_Problem to solve_
Before copying, set the pictures aside; then repeat every line below verbatim.

_Supplied data_
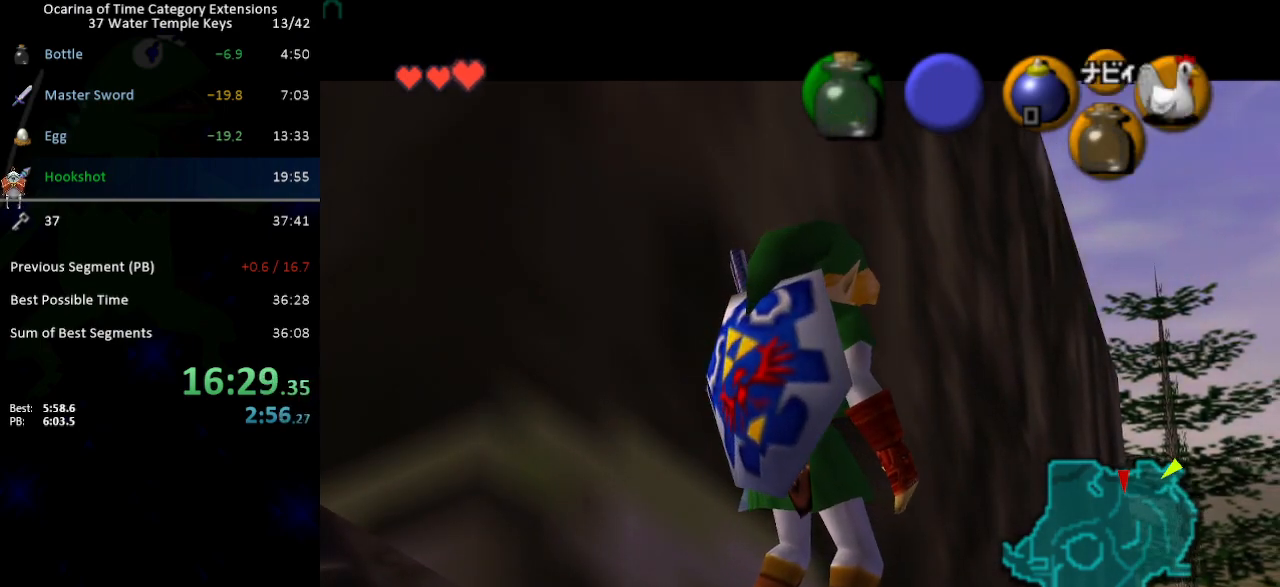
{"buttons": [], "left_stick": "center", "right_stick": "center", "events": []}
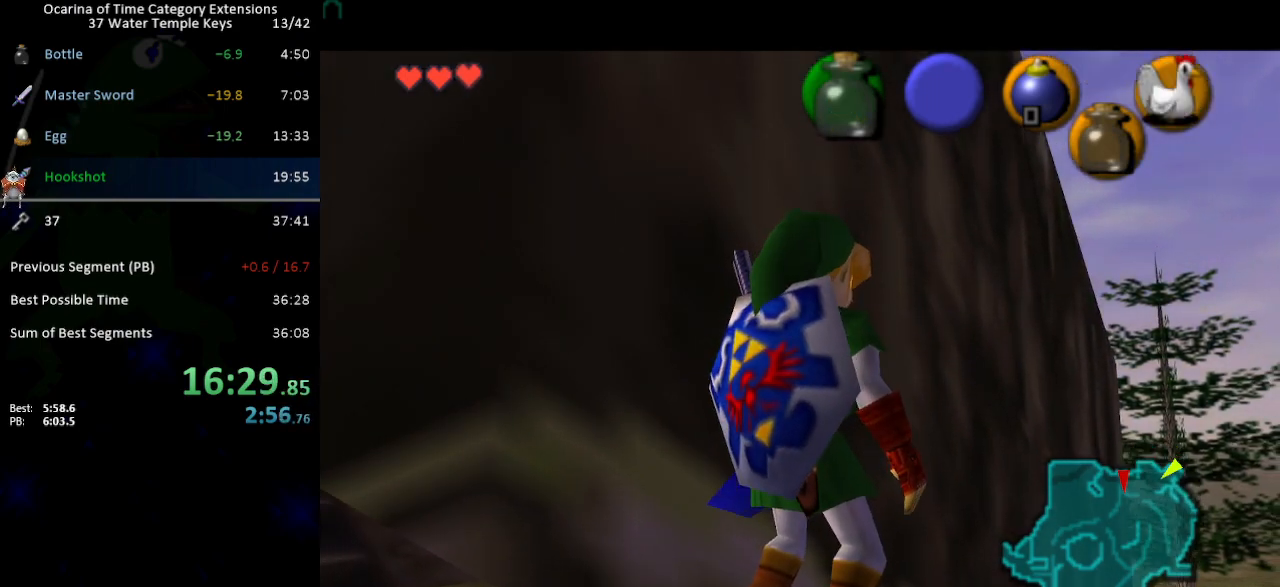
{"buttons": ["L1"], "left_stick": "down", "right_stick": "center", "events": [[33, "L1", "down"], [150, "left_stick", "down"], [183, "A", "down"], [200, "A", "up"], [267, "A", "down"], [367, "A", "up"], [400, "A", "down"], [450, "A", "up"]]}
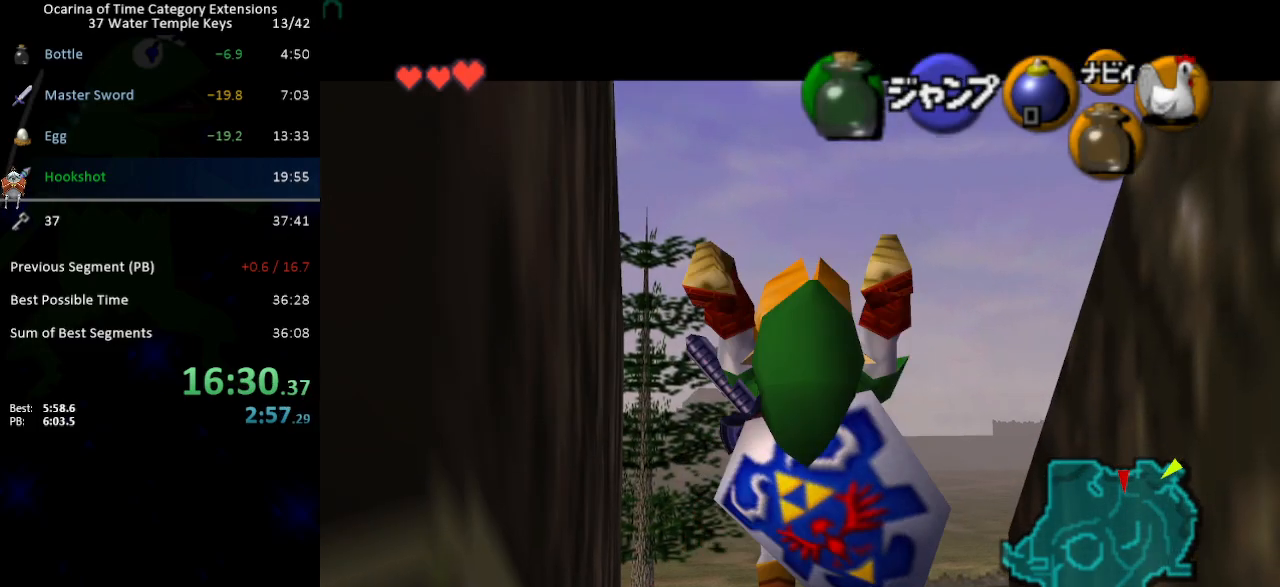
{"buttons": [], "left_stick": "center", "right_stick": "center", "events": [[467, "L1", "up"], [467, "left_stick", "center"]]}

_Answer to the exercise_
{"buttons": [], "left_stick": "center", "right_stick": "center", "events": []}
{"buttons": ["L1"], "left_stick": "down", "right_stick": "center", "events": [[33, "L1", "down"], [150, "left_stick", "down"], [183, "A", "down"], [200, "A", "up"], [267, "A", "down"], [367, "A", "up"], [400, "A", "down"], [450, "A", "up"]]}
{"buttons": [], "left_stick": "center", "right_stick": "center", "events": [[467, "L1", "up"], [467, "left_stick", "center"]]}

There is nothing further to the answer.